Погранзастава, Антошка 190см, выступление за еду

Оглавление

Приехав на очередную заставу, мы стали готовиться к выступлению. Моя задача была посмотреть сценическую площадку и инструмент. Мне дали в помощь прапорщика, который был похож на Антошку! Ну мультик такой из детства. Антошка! Антошка! Пойдем копать картошку! Рыжий, лопоухий мальчуган с веснушками на все лицо. Только этот Антошка был примерно под 190 см, и я ему доходила до плеча.

Моя уверенная походка в сторону клуба, намекала ему, что никаких возражений я не приемлю. Просто надо следовать за мной. Мы пришли в клуб, примерно 6х6 кв. м. Хорошо, что вообще он есть. Пианино здесь я не увидела. Но может где-то стоит? Я обратилась к моему сопровождающему:

– Любезный мой! (Боже сколько пафоса во мне было), а что пианино вам не завезли?

Надо было видеть лицо прапорщика! Уже на первых словах «Любезный мой», его лицо вытянулось, щеки залились краской, а уши стали красными как рукоятки кранов аварийного сброса давления. После слова «пианино» в его глазах читался испуг и большое желание убежать. Но сбежать не представлялось возможным, поэтому мой высоченный прапорщик с рыжими вихрами и веснушками на все лицо из пурпурно красного стал белее белого полотна простыни.

– Ну так, это, не знаю, должны были, но это, я не видел, а может видел что то, ну это в общем… – начал он.

Еще минуты две неясного монолога, и я вставила:

– Ну что же, любезный мой, тогда давайте искать, на чем я буду играть, и что можно использовать в качестве музыкального инструмента.

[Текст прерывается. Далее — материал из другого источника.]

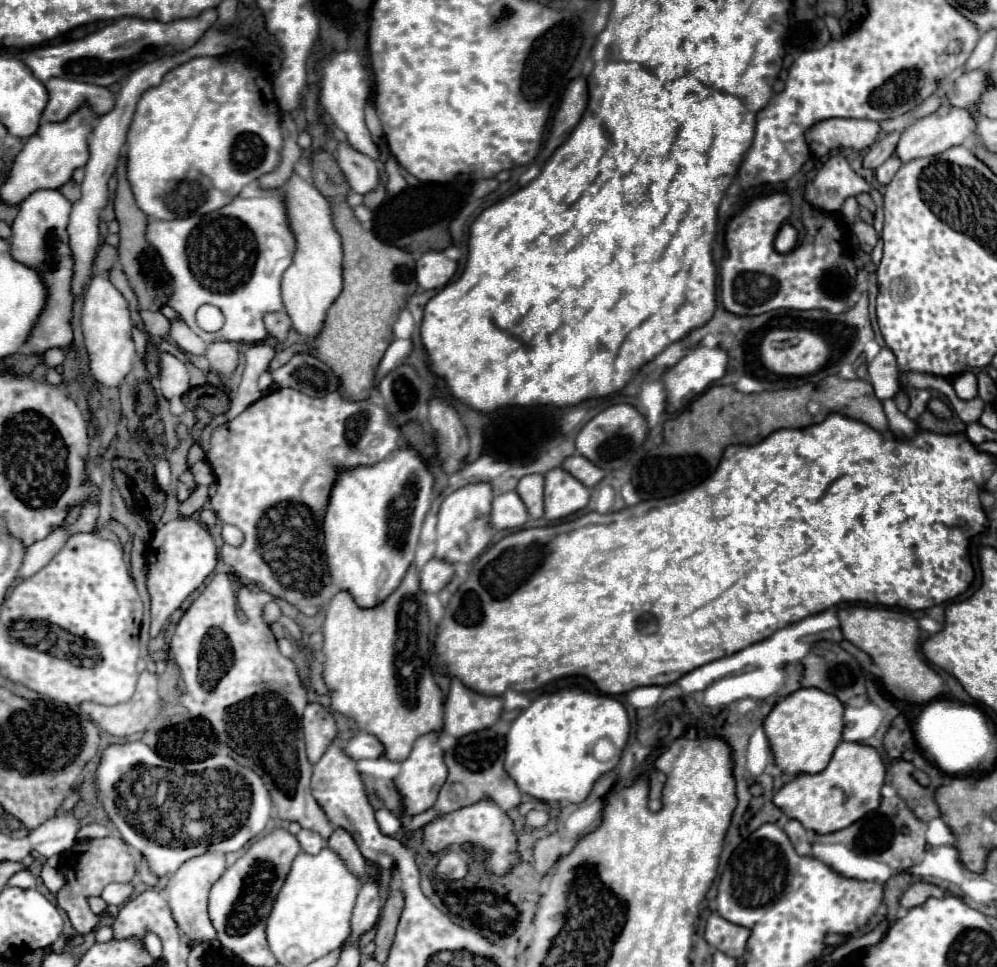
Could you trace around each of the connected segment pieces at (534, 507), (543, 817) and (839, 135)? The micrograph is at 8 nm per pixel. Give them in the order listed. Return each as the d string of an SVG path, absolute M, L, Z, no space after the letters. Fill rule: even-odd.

На этом мой дорогой прапорщик встрепенулся и побежал, как горная лань в сторону маленькой двери. Через пару минут он вернулся, сияя как начищенный самовар. В руках он горд нес аккордеон.

Теперь испуг появился у меня. Мои ладони вспотели так, как будто я сейчас их вымыла и не вытерла. Озноб от макушки до пяток пробежал со скоростью электрического тока, причем сильного разряда. Язык присох к небу, и мое нечленораздельное мычание походило на икоту. Как могла, я собрала волю в кулак и выдала фразу, которую, когда я вспоминаю теперь, начинаю икать:

– Да, любезный мой, какой же вы молодец! Это будет вашим вкладом в выступление нашей агитбригады!

Его лицо снова вытянулось, а оттопыренные уши ярко запылали огненным цветом. Он не мог понять, чего я от него хочу.

– Любезный мой, – продолжила я, – а есть ли рядом еще парочка таких же бравых солдат как вы? Мне нужна дополнительная мужская сила.

Бедный рыжий Антошка, как же мои вопросы ставят его в тупик. Но он молодец быстро собрался с духом и ответил:

– Так это, ну да, там это есть. Ну еще, это, я могу если что, это, позвать.

Господи, ну почему столько несвязанного текста, почему нельзя просто ответить да или нет? Я театрально схватилась за голову и сказала:

– Конечно, любезный, сходите и позовите кого-нибудь, а то вам одному трудно будет справиться с моими пожеланиями.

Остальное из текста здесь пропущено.